Leonie Coombes praises the outdoor pleasures of a mother-and-daughter holiday in Oslo and Bergen
AT Copenhagen airport the chatty woman at the check-in counter is unimpressed that my daughter and I are off to Oslo.
"Oh well, the people are friendly," she says condescendingly. We wonder what we are in for. When we tell her we are also going to Bergen, she just laughs.
But even from the air Norway grabs us, revealing itself as more rugged than its Scandinavian neighbours Sweden and Denmark. Forests, fields, lakes and crops in intense shades of green and grey merge into a symphonic whole as though Edvard Grieg had orchestrated this vista. So far, so good.
We arrive at Oslo's modern Gardermoen airport and board the high-speed Flytoget into the city; it takes 19 minutes, costs the equivalent of about $35 and is definitely worth it. We are lightly packed for a week of exploring cities and fjords.

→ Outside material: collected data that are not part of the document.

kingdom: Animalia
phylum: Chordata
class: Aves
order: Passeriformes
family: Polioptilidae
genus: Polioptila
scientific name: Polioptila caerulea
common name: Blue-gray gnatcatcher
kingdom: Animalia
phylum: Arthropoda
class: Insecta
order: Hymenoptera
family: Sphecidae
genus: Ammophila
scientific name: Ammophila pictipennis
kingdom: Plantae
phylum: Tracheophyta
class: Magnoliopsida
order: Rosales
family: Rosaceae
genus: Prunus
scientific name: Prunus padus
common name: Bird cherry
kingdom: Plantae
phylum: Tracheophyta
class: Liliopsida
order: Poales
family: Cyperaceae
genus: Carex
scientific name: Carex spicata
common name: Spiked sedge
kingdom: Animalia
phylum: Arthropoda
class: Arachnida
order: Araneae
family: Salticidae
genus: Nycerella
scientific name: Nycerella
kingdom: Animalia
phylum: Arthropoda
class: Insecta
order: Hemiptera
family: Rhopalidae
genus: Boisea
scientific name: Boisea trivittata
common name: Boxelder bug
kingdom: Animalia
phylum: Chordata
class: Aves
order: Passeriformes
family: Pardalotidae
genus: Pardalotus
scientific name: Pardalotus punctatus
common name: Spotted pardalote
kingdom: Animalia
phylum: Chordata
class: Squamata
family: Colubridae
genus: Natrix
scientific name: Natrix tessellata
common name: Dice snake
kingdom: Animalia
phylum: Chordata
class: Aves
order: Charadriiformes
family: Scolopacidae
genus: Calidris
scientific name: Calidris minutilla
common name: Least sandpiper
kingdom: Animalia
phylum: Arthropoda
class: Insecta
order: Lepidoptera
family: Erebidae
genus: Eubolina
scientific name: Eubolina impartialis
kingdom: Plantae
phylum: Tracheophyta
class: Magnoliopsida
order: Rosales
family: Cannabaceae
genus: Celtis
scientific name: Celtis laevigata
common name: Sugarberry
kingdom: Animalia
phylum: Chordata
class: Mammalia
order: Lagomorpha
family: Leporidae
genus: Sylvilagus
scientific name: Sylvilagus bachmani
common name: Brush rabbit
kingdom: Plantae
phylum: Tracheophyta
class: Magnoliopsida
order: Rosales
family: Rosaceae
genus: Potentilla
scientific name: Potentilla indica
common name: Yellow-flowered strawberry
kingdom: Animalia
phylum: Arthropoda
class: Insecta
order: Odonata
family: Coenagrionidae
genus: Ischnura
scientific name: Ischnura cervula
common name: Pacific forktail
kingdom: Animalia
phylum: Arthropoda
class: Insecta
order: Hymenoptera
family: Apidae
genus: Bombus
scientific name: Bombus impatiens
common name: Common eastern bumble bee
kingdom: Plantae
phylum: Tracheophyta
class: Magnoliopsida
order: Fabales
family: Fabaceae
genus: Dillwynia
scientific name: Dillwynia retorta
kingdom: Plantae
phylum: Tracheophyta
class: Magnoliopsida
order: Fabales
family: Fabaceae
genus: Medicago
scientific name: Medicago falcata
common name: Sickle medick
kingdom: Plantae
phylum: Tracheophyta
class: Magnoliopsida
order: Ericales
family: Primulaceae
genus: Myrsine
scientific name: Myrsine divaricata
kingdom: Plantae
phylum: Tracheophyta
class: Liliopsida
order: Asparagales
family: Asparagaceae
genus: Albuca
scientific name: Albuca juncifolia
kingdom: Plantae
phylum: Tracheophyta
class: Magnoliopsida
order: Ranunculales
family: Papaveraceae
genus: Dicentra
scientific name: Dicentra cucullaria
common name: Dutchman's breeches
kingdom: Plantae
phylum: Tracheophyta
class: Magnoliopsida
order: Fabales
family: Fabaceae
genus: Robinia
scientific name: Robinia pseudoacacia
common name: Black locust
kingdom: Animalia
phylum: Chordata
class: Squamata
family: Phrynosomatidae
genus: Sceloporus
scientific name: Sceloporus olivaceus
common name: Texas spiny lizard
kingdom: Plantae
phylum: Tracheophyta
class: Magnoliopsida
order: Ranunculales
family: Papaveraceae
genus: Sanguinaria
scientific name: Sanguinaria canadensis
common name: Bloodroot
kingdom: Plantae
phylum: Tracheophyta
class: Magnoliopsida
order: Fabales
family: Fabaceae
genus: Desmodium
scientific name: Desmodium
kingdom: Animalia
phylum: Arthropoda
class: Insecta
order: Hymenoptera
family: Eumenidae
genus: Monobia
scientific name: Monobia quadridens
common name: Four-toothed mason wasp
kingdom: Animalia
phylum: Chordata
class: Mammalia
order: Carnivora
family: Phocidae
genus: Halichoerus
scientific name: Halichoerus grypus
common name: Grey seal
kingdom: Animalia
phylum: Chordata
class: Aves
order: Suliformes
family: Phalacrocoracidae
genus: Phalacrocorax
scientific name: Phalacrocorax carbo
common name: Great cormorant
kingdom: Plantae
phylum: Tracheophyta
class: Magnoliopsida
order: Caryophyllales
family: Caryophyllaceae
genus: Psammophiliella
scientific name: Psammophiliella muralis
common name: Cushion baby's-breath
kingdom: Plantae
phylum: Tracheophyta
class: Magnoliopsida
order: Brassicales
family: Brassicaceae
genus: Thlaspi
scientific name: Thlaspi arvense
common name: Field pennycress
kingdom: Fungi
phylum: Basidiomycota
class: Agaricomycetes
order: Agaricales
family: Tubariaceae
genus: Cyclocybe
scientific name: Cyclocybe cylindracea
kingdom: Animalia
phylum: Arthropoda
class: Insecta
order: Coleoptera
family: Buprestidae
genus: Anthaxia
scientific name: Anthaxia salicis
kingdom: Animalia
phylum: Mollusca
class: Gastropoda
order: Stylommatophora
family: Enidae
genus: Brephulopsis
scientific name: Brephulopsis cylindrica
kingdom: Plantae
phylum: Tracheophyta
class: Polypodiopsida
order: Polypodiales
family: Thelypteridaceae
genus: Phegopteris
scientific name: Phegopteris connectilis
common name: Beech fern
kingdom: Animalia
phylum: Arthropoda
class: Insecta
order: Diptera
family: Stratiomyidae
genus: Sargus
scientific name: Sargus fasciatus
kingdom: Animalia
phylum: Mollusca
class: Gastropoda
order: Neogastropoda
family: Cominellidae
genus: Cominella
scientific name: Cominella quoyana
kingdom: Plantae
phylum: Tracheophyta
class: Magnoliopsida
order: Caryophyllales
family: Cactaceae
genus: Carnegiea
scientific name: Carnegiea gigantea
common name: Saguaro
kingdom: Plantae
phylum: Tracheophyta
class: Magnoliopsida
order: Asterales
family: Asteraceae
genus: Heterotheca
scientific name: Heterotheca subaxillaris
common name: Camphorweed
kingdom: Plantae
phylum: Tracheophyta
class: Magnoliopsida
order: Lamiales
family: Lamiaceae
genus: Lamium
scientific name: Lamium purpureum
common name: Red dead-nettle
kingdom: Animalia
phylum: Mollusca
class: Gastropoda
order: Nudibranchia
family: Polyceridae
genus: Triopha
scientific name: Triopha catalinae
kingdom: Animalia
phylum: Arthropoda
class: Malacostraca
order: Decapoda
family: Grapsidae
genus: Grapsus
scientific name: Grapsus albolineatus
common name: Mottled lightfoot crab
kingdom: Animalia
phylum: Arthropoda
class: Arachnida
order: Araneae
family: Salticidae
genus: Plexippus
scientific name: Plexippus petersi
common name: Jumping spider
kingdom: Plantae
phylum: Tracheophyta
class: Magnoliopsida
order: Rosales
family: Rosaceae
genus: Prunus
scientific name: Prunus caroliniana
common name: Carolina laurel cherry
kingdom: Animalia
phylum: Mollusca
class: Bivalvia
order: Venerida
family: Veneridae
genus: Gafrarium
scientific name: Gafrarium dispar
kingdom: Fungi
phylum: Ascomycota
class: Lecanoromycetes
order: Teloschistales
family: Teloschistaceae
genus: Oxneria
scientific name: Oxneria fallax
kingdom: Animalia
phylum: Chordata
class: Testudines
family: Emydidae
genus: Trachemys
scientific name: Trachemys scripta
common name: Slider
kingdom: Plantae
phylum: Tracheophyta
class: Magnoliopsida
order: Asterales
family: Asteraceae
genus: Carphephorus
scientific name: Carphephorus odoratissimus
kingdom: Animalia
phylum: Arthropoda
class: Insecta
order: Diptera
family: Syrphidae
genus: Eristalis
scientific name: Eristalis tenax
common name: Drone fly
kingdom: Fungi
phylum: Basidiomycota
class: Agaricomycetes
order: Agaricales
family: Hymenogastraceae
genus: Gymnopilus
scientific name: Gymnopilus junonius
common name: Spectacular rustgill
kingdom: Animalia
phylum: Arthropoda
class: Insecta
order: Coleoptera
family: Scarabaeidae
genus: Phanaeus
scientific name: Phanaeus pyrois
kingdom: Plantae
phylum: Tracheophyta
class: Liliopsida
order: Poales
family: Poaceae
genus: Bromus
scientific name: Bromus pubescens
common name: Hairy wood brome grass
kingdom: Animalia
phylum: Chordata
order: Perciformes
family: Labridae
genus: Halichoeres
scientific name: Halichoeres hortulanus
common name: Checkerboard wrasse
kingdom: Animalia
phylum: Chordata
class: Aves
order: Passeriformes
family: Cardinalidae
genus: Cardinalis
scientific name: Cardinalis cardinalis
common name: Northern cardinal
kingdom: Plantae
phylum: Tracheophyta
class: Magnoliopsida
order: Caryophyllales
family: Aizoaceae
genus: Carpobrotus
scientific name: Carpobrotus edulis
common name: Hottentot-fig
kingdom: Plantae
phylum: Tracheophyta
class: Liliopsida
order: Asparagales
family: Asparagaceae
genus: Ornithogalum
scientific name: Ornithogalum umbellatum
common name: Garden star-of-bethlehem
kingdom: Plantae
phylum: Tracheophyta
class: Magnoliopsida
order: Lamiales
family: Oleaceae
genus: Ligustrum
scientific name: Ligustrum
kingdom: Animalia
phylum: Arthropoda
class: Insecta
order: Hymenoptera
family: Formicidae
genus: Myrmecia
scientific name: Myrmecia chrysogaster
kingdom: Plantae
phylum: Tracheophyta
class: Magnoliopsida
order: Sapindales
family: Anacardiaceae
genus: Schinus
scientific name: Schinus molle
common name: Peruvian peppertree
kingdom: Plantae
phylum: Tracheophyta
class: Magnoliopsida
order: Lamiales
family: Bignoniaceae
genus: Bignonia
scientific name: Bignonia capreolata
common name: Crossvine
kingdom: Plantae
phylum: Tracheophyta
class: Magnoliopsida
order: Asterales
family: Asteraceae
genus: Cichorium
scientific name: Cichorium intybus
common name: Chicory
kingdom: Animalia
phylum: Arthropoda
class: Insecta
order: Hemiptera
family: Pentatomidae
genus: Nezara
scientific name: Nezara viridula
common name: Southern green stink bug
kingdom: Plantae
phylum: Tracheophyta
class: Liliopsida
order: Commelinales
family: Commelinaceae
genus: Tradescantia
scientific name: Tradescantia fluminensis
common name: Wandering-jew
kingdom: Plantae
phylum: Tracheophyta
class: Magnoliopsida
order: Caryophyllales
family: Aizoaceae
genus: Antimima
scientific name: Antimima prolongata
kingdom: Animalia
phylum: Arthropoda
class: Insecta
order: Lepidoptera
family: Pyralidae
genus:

We alight in the centre of town at New Theatre station and wheel our bags to the hotel. On wide and tree-lined Karl Johan Avenue, fashionable shops catch our eye and cafes spill on to tree-shaded footpaths. The pace suggests Oslo is a dynamic city, and indeed it is. The population of 1.3 million is expanding rapidly; the city nudges hills, forests and the Oslofjord, creating a planning dilemma that only enhances the cosmopolitan atmosphere. We are keen to become part of it.